§ Tarefa a realizar:
Dê continuidade ao texto sobre a estratégia da XP com investidores, começando logo após a última frase.

━━━ Trecho do documento ━━━

A entrada da XP em produtos e serviços de banking levou muita gente a dizer que a empresa, que nasceu com uma postura de desafio aos bancos tradicionais, estivesse se tornando um deles. O CEO da XP diz que a estratégia continua sendo atender aos clientes investidores e não aos clientes em geral. “Não queremos ser um neobank que dá crédito e que cobra taxas altíssimas no cartão para compensar a inadimplência. Nosso foco é em quem está interessado em investimentos”, diz Maffra.

Para os investidores pessoa física, a empresa dividiu sua atuação em três grupos: a de clientes com até R$ 300 mil de patrimônio financeiro; de R$ 300 mil a R$ 10 milhões; e acima de R$ 10 milhões. Atualmente, a maior participação da empresa é no grupo de clientes da faixa intermediária, com mais de R$ 300 mil, na qual está concentrada a atuação dos assessores de investimento.

━━━ Os dados ━━━

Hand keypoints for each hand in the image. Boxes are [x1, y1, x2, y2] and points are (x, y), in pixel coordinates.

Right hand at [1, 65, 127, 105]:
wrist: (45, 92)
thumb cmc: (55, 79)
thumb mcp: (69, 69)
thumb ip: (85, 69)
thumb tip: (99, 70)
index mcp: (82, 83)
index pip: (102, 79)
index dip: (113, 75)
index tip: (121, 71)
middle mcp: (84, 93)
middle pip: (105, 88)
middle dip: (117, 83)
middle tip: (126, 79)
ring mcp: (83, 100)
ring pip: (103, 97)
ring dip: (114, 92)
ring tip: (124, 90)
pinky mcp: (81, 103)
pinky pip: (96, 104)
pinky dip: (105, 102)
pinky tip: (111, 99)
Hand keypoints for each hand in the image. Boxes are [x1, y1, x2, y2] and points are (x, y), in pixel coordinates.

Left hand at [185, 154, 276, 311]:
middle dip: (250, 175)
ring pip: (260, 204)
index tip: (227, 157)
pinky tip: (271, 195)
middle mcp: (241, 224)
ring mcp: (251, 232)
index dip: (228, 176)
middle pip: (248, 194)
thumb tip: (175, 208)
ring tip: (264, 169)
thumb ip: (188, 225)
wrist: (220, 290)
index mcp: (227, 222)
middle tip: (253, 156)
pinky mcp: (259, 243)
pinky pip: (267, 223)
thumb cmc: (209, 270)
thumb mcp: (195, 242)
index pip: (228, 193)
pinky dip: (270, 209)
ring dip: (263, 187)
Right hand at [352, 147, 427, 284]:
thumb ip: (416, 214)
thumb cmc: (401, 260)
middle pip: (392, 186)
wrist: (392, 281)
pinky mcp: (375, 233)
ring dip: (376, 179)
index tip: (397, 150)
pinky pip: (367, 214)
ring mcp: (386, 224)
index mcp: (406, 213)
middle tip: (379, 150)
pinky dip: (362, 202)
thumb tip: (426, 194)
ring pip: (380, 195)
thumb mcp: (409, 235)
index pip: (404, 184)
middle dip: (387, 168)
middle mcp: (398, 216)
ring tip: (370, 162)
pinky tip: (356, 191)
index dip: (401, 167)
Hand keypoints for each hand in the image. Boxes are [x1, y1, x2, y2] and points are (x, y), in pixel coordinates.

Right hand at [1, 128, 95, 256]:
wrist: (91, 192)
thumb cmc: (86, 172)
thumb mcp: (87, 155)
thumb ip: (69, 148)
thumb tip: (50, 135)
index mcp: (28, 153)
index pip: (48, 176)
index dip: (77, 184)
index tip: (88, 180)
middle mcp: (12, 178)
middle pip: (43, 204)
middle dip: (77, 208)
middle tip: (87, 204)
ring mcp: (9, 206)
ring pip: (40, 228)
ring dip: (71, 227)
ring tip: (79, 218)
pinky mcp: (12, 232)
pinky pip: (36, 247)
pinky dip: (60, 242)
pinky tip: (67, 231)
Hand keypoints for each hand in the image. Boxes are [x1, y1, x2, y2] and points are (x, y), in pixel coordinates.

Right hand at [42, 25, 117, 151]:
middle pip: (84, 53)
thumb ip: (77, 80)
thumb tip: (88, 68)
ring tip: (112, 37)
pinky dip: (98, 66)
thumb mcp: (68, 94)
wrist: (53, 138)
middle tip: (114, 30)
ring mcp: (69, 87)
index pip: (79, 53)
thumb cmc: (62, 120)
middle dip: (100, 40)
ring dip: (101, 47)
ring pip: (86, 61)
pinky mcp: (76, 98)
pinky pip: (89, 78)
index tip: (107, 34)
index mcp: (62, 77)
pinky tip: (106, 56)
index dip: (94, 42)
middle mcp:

━━━

§ Resposta do exercício:
Para ampliar a participação nas outras duas faixas, a empresa está desenvolvendo dois projetos: para os grandes investidores, há o que Maffra chama de “esteira de personalização”, com fluxos e processos customizados e a criação de produtos como fundos exclusivos; para investidores com menos de R$ 300 mil, o projeto é o do digital first, ancorado no intenso uso de tecnologia, com assessoria digital e maior escalabilidade. O digital first foi implementado primeiro na Rico, uma das marcas do grupo, e está agora sendo trazido para a XP.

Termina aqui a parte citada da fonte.